> _DOCUMENT EXCERPT_:

↓↓↓

As 2020 draws to a close, RTÉ News takes a look at seven ways in which the Irish and global economy was changed fundamentally this year.

The ghosts of economic crises past continued to haunt Ireland's banks this year - all while they juggled with the implications of a new one.

The tracker mortgage scandal continued to trundle towards a conclusion in 2020, with some banks starting the year by setting aside more money to deal with inevitable fines from the Central Bank.

And those fines would continue to come in - though not before another significant challenge hit the sector.

With the Government locking down the country in March, many jobs effectively ceased to exist - albeit temporarily - raising the spectre of fresh mortgage arrears building, even while many of those from the financial crisis remained.

In order to avoid that, banks agreed to make loan payment breaks available to customers - giving them the option of pausing their mortgage without it impacting their credit worthiness.

At first the breaks were for three months - reflecting perhaps the feeling at the time that Covid-19 would be no more than a short-term irritation. That was later extended to six months, but banks resisted calls to go even further - saying, instead, that they would deal with the need for further leeway on a case-by-case basis.

At the same time banks set aside millions to prepare for a downturn in new loan applications, as well as any potential souring in existing lending.

They were also forced to grapple with a rapidly changing market, with the sudden shift towards card and contactless payments, as well as online spending, having significant implications for lenders here.

The future of the bank branch also came into focus once again, with some opting to reduce their physical footprint further.

↑↑↑

> _DATA FOR ANALYSIS_:

↓↓↓

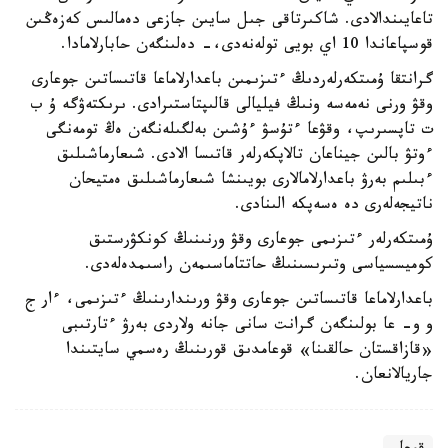
تاعايىندالادى. شاكىرتاقى جىل سايىن جازعى دەمالىس كەزەڭىن
قوسپاعاندا 10 اي بويى تولەنەدى،- دەلىنگەن حابارلامادا.
گرانتقا ۇمىتكەرلەردىڭ ءتىزىمىن باعدارلاماعا قاتىساتىن جوعارى
وقۋ ورنى نەمەسە ونىڭ فيليالى قالىپتاستىرادى. ىرىكتەۋگە ۇ ب
ت تاپسىرىپ، وقۋعا ءتۇسۋ ءۇشىن بەلگىلەنگەن ەڭ تومەنگى
ءوتۋ بالىن جيناعان تالاپكەرلەر قاتىسا الادى. شىعارماشىلىق
ءبىلىم بەرۋ باعدارلامالارى بويىنشا شىعارماشىلىق ەمتيحان
ناتيجەلەرى دە ەسەپكە الىنادى.
ۇمىتكەرلەر ءتىزىمى جوعارى وقۋ ورنىنىڭ كونكۋرستىق
كوميسسياسى وتىرىسىنىڭ حاتتاماسىمەن راسىمدەلەدى.
باعدارلاماعا قاتىساتىن جوعارى وقۋ ورىندارىنىڭ ءتىزىمى، ءار ج
و و- عا بولىنگەن گرانت سانى جانە ولاردى بەرۋ ءتارتىبى
«قازاقستان حالقىنا» قوعامدىق قورىنىڭ رەسمي سايتىندا
جاريالانعان.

↑↑↑

> _WHAT YOU WILL DO_:
1. Reproduce the passage of the RTÉ News article on the 2020 economy between "In order to" and "in existing lending.", inclusive.
2. In the RTÉ News article on the 2020 economy, condense the paragraph beginning "At first the breaks were for three months" into a shorter version that keeps its main facts.
3. Write the next part of the RTÉ News article on how 2020 changed the Irish and global economy, picking up after its final sentence.
The rows after the RTÉ News article on the 2020 economy are separate material and have no connection to it.

> _OUTPUTS FOR THE TASKS_:
1.
In order to avoid that, banks agreed to make loan payment breaks available to customers - giving them the option of pausing their mortgage without it impacting their credit worthiness.

At first the breaks were for three months - reflecting perhaps the feeling at the time that Covid-19 would be no more than a short-term irritation. That was later extended to six months, but banks resisted calls to go even further - saying, instead, that they would deal with the need for further leeway on a case-by-case basis.

At the same time banks set aside millions to prepare for a downturn in new loan applications, as well as any potential souring in existing lending.

2. Loan payment breaks initially lasted three months, perhaps because Covid-19 was expected to be brief. They were later extended to six months. Banks refused to go further and said they would handle requests for more leeway case by case.

3.
Others announced cut-backs of their own, though they assured customers that the changes were largely being made behind the scenes, with customer-facing operations mostly remaining unchanged.

But perhaps the most significant trend to gather pace in 2020 was the adoption of digital alternatives like Revolut and N26, which offered customers an easier way to manage their money.

Revolut passed the one million user threshold in Ireland earlier this year and while it does not yet offer a full suite of products, including loans, traditional banks are sure to be concerned at the fact that more and more of people's walking around money - and day-to-day spend - is going through its coffers rather than theirs.

But as limited as these digital offerings currently are, it can only be good news for Irish consumers to have as many banking options as possible available to them.

That will include KBC Bank, after the Dutch lender decided to stick with the Irish market following a review.

It is not yet clear, however, whether the future of Irish banking will also include Ulster Bank - as its parent company NatWest continues to review it plans for its Republic of Ireland business.